Response: Thanks very much for your suggestion. These kits are characterized for fish. Large number of literature have reported that these commercial kit very mature and effective, which have been widely used in fish research, such as “Aquaculture 534 (2021) 736261”, “Fish and Shellfish Immunology 120 (2022) 706–715”, “Aquaculture Reports 21 (2021) 100823”, “Front. Immunol. 12:827946”, “Aquaculture Reports 22 (2022) 100954”, etc.

Point 19: Table 2: Plz provide the accession numbers, Tm, and product size.

Response: Thanks very much for your suggestion. We have supplemented the accession numbers, Tm, and product size in Table 2.Please check the Table 2, thanks.

Point 20: L115: One reference citation is enough for delta Ct analysis.

Response: Thanks very much for your suggestion. We have canceled two references for delta Ct analysis in Line 126.

Point 21: L118: Plz provide the sampling of the intestine first. For instance, from which region (fore, mid, etc)? and how?

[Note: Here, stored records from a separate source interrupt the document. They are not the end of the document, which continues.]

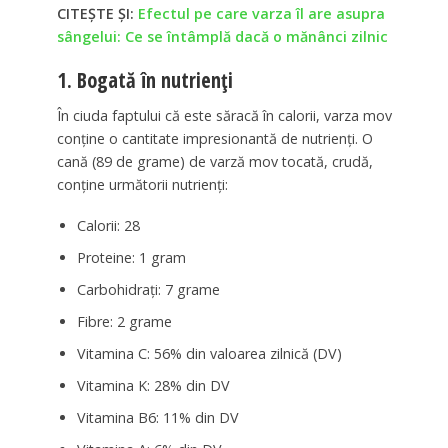
CITEȘTE ȘI:
Efectul pe care varza îl are asupra
sângelui: Ce se întâmplă dacă o mănânci zilnic
1. Bogată în nutrienți
În ciuda faptului că este săracă în calorii, varza mov
conține o cantitate impresionantă de nutrienți. O
cană (89 de grame) de varză mov tocată, crudă,
conține următorii nutrienți:
Calorii: 28
Proteine: 1 gram
Carbohidrați: 7 grame
Fibre: 2 grame
Vitamina C: 56% din valoarea zilnică (DV)
Vitamina K: 28% din DV
Vitamina B6: 11% din DV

Response: Thanks very much for your suggestion. We have supplemented the Twenty-four fish per replicate were dissected under sterile conditions to pull out the intestine, and then the mid intestine was cut into small pieces and washed with phosphate buffered saline (PBS) (pH 7.5) to harvest the intstinal tissues and contents. Then, both of them were immediately stored at−80°C in TRIzol reagent (Tiangen, Beijing, China) for RNA extraction in Line 103-108.

Point 22: L128: is there any scientist justification(s) to use Duncan’s multiple range test instead of Tukey or LSD, which are more accurate?

Response: Thanks very much for your suggestion. Duncan’s multiple range test is a modification of SNK method, but it improves the probability of Class I errors and reduces the probability of Class II errors, which is widely used in agricultural research including fish.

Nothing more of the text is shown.